Exmo. Sr. Presidente, 
admita por um segundo 
a possibilidade de estar errado, 
um instantinho, não detonem ! 
por favor, um segundo, 
admita a possibi................ 
a possi........................ 
a pos.................. 
 
 

— Catapum ! 


 

Os sete pontos de exclamação logo após a palavra Hiroshima representam os 7 dias da Criação do Mundo. É a brutalidade da força atômica significando o fim do Universo criado !
Como se vê, não se trata de simples concretismo, pois os recursos gráficos são portadores de uma vigorosa carga simbólica. Não se trata de um grafismo descomprometido com a verdadeira obra de arte, mas de algo que representa um enriquecimento expressivo, de um portador da verdadeira imaginação informática, hoje uma das disciplinas ensinadas em várias universidades do mundo, inclusive na Universidade de Paris.

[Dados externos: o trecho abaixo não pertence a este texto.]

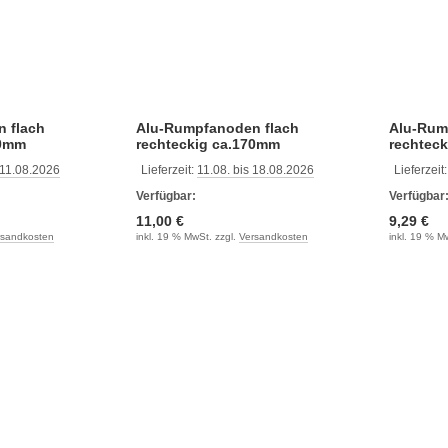
 flach
Alu-Rumpfanoden flach
Alu-Rum
70mm
rechteckig ca.170mm
rechtec
 11.08.2026
Lieferzeit:
11.08. bis 18.08.2026
Lieferzeit
Verfügbar:
Verfügbar
11,00 €
9,29 €
rsandkosten
inkl. 19 % MwSt. zzgl.
Versandkosten
inkl. 19 % M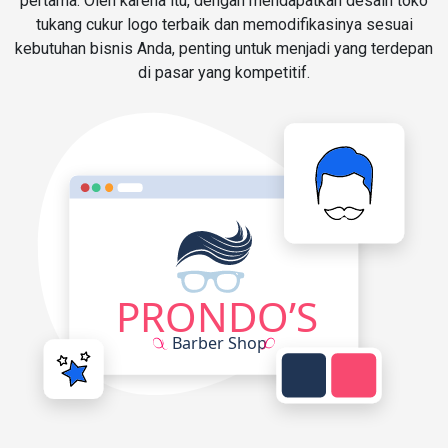
pertama. Oleh karena itu, dengan mendapatkan desain toko
tukang cukur logo terbaik dan memodifikasinya sesuai
kebutuhan bisnis Anda, penting untuk menjadi yang terdepan
di pasar yang kompetitif.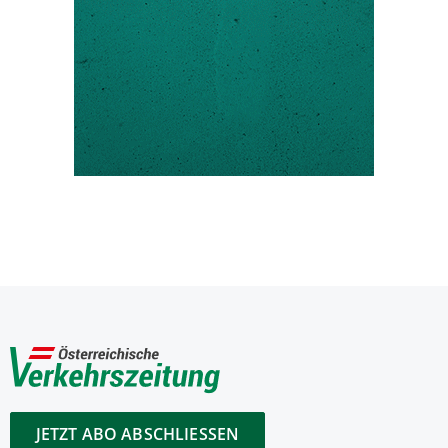
JETZT ABO ABSCHLIESSEN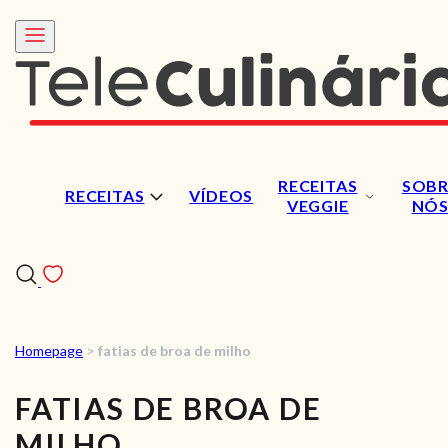
RECEITAS
SOBR
RECEITAS
VÍDEOS
VEGGIE
NÓ
Homepage
>
fatias de broa de milho
RECEITAS
FATIAS DE BROA DE
VÍDEOS
MILHO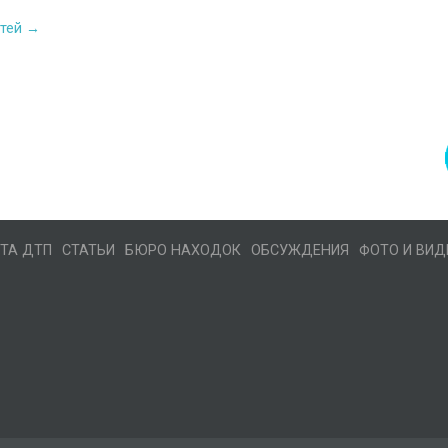
стей →
ТА ДТП
СТАТЬИ
БЮРО НАХОДОК
ОБСУЖДЕНИЯ
ФОТО И ВИД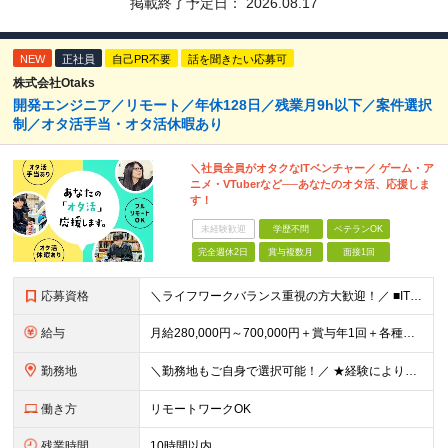
掲載終了予定日：
2026.08.17
NEW
正社員
自己PR不要
話を聞きたい応募可
株式会社Otaks
開発エンジニア／リモート／年休128日／残業月9h以下／案件選択
制／オタ活手当・オタ活休暇あり
＼社員全員がオタクなITベンチャー／ ゲーム・ア
ニメ・VTuberなど──あなたのオタ活、応援しま
す！
未経験歓迎
学歴不問
ベテランOK
完全週休2日
賞与複数月
面接1回
応募資格
＼ライフワークバランス重視の方大歓迎！／ ■IT業界で何かしらの実務経験をお持ちの方（1年以上） ※技術領域や工程は不問です。 ＼こんな方はぜひご応募ください！／ ★何かに熱中できる方 ★趣味も仕事
給与
月給280,000円～700,000円＋賞与年1回＋各種手当 ★上記にはみなし残業代として月30時間分（47,750円～130,424円）を含みます。超過分は別途支給します ★経験やスキル、キャリアの
勤務地
＼勤務地もご自身で選択可能！／ ★経験によりフルリモートも対応いたします！ ★関東への転居を希望する場合は引っ越し補助あり！ 全国からのご応募お待ちしております！ ・首都圏（東京都、神奈川県、埼玉県
働き方
リモートワークOK
残業時間
10時間以内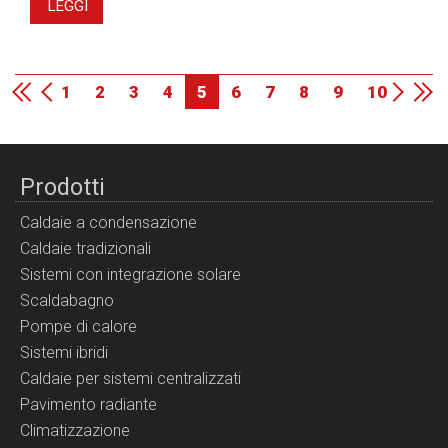
LEGGI
1
2
3
4
5
6
7
8
9
10
Prodotti
Caldaie a condensazione
Caldaie tradizionali
Sistemi con integrazione solare
Scaldabagno
Pompe di calore
Sistemi ibridi
Caldaie per sistemi centralizzati
Pavimento radiante
Climatizzazione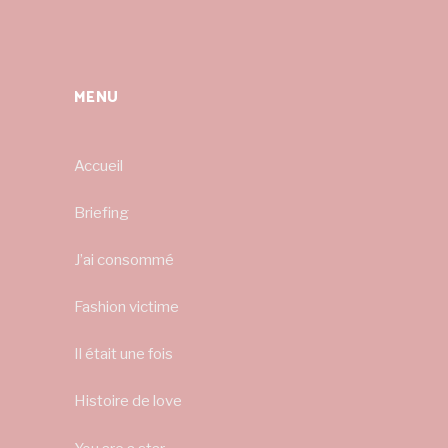
MENU
Accueil
Briefing
J’ai consommé
Fashion victime
Il était une fois
Histoire de love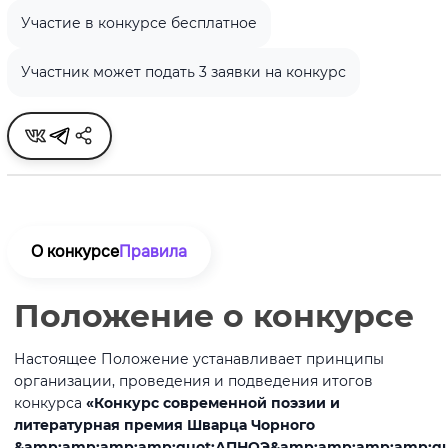
Участие в конкурсе бесплатное
Участник может подать 3 заявки на конкурс
О конкурсе
Правила
Положение о конкурсе
Настоящее Положение устанавливает принципы
организации, проведения и подведения итогов
конкурса
«Конкурс современной поэзии и
литературная премия Шварца Чорного
&amp;amp;amp;amp;quot;АПНОЭ&amp;amp;amp;amp;qu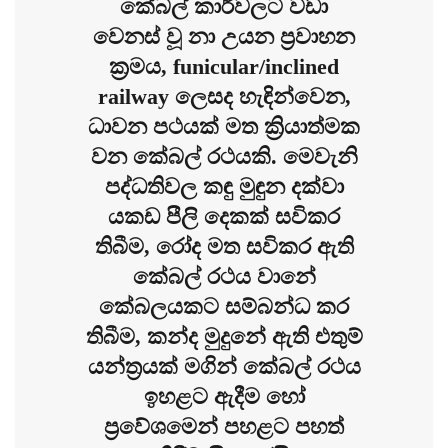
කේබල් කාර්වලට වඩා
වෙනස් වූ නා උයන ප්‍රවාහන
ක්‍රමය, funicular/inclined
railway ලෙසද හැඳින්වෙන,
ධාවන පථයක් මත ක්‍රියාත්මක
වන කේබල් රථයකි. මෙවැනි
පද්ධතිවල කඳු මුඳුන දක්වා
යකඩ පීලි දෙකක් සවිකර
තිබීම, රෝද මත සවිකර ඇති
කේබල් රථය වානේ
කේබලයකට සම්බන්ධ කර
තිබීම, කන්ද මුදුනේ ඇති එතුම්
යන්ත්‍රයක් මගින් කේබල් රථය
ඉහළට ඇදීම හෝ
ප්‍රවේශමෙන් පහළට පහත්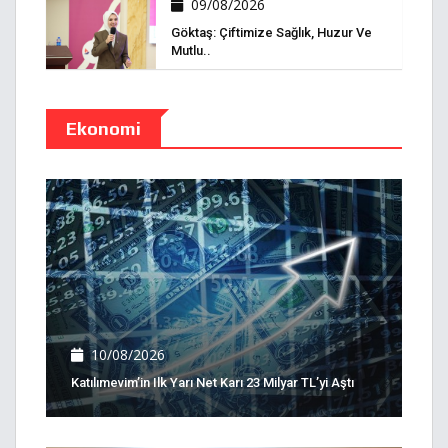
09/08/2026
Göktaş: Çiftimize Sağlık, Huzur Ve
Mutlu..
Ekonomi
10/08/2026
Katılımevim’in Ilk Yarı Net Karı 23 Milyar TL’yi Aştı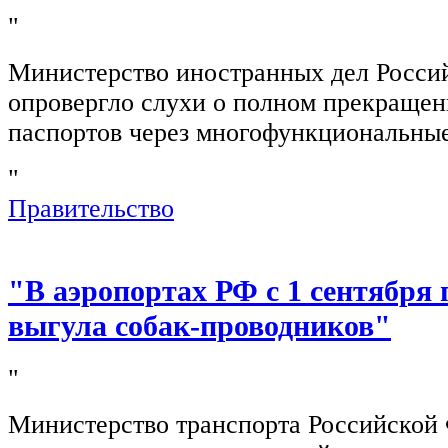
"
Министерство иностранных дел Росси
опровергло слухи о полном прекращен
паспортов через многофункциональны
"
Правительство
"В аэропортах РФ с 1 сентября 
выгула собак-проводников"
"
Министерство транспорта Российской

Soares Feitosa é um dos que possuem essa imaginação informática.

Guardem na memória (a memória da mídia é muito fraca) o nome desse poeta. Muitos críticos competentes irão lembrar seu nome no próximo século. Alguns dizem que hoje não se escreve mais poesia no Recife. Esse modo de ver representa a negação de legítimos valores como Mário Hélio, Weidson Barros Leal, poetas que ainda não chegaram aos trinta anos, e ambos com largos espaços assegurados, sem concessões provincianas, no panorama da poesia brasileira de nossos dias.